Friday, August 17, 2012

Sacramental Way

I have a friend who left her life of vows after 30 years because she was “tired of living the lie.” I wish I knew which lie she had tired of, there are so many to choose from. It’s funny, where ones’ wrestling takes them. My friend wrestled with her faith for decades to leave religion… I wrestled with mine for decades to return to religion.

God, Irony is thy name!

I do know we give “the lie” many names and attributions, but no matter where we go, if untreated, it remains, whether in religion or outside it.

The truth is we all have lies we live. We all have secrets and the pain which rests in the heart of them. Whatever her lie is, I pray she will come to accept it and find healing. Perhaps this move will lead her to her truth, perhaps the absence of the convent’s shelter will allow her to see it and treat it face on; healing is never an easy thing to do. May she be granted the courage and grace to be healed.

Healing is God’s salvation. With our willing healing participation, in the shaping of the inescapable pain and sorrows of life we discover the source of love in the shared vulnerability of Jesus, in him we find and know mercy; his compassion now made alive in us. Here is a sacred act, the living act of our pain, even the pain of our transgression, now transformed into compassion.

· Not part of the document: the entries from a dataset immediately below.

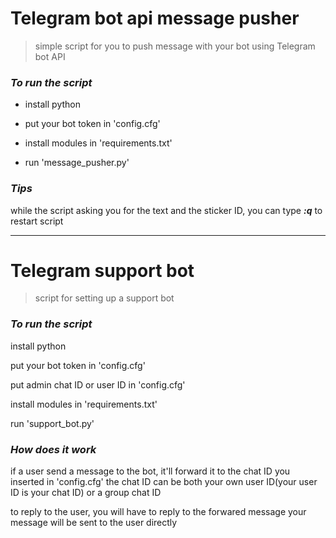 ﻿# Telegram bot api message pusher

> simple script for you to push message with your bot using Telegram bot API


### ***To run the script***

- install python

- put your bot token in 'config.cfg'

- install modules in 'requirements.txt'

- run 'message_pusher.py'

### ***Tips***

while the script asking you for the text and the sticker ID, you can type ***:q*** to restart script

------------


# Telegram support bot

> script for setting up a support bot


### ***To run the script***

install python

put your bot token in 'config.cfg'

put admin chat ID or user ID in 'config.cfg'

install modules in 'requirements.txt'

run 'support_bot.py'

### ***How does it work***

if a user send a message to the bot, it'll forward it to the chat ID you inserted in 'config.cfg'
the chat ID can be both your own user ID(your user ID is your chat ID) or a group chat ID

to reply to the user, you will have to reply to the forwared message
your message will be sent to the user directly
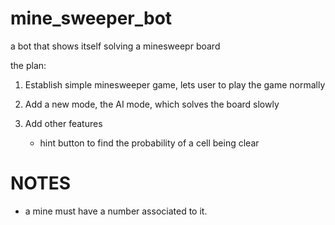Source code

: # mine_sweeper_bot

a bot that shows itself solving a minesweepr board

the plan:

1. Establish simple minesweeper game, lets user to play the game normally

2. Add a new mode, the AI mode, which solves the board slowly

3. Add other features
    - hint button to find the probability of a cell being clear


# NOTES
- a mine must have a number associated to it.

More and more I realize, in my life at least, the calling is to be healed and in turn be healers. The more I’m healed, the more I’m able to heal: all by the grace of God, realized in the compassion of God for us in Jesus of Nazareth. This is love. This is real change.

This is restoration to our proper place and transformation of the holy space within us, our hearts, from a place of secret pain walled up with stone, into an open place where sits God on the mercy seat within, choosing to heal us rather than punish, choosing to cast out our demons rather than crush us. Here is our liberation from fear to be more fully engaged in our humanness, in our light and our shadows, in our sorrows and our joys. We all know suffering and we can all know love in it's receiving and more so in its giving.

Through all of it, Jesus shows us this way, calling us to witness to his way, the sacramental way of giving our love away. It doesn’t matter who we are, what we do, where we’re from or what we’ve done. Love is calling us. Life is calling us. God’s love is calling us to share in God’s way, to take our love, to be grateful for the blessing of it, and give it away in all its healing power, and likewise be healed.

This is life in the sacramental way.

This is more than just a promise from God; this is the reality we know, this in the fullness of God's compassion in the very human Jesus. We also know this truth in every tangible human act of justice, kindness and mercy, for ourselves and each other, all reflecting God's glory, grace and love. We know this truth because when we really take love’s risk, we are rewarded love’s joy.

We can feel it. We can see it and can know God’s joy in it.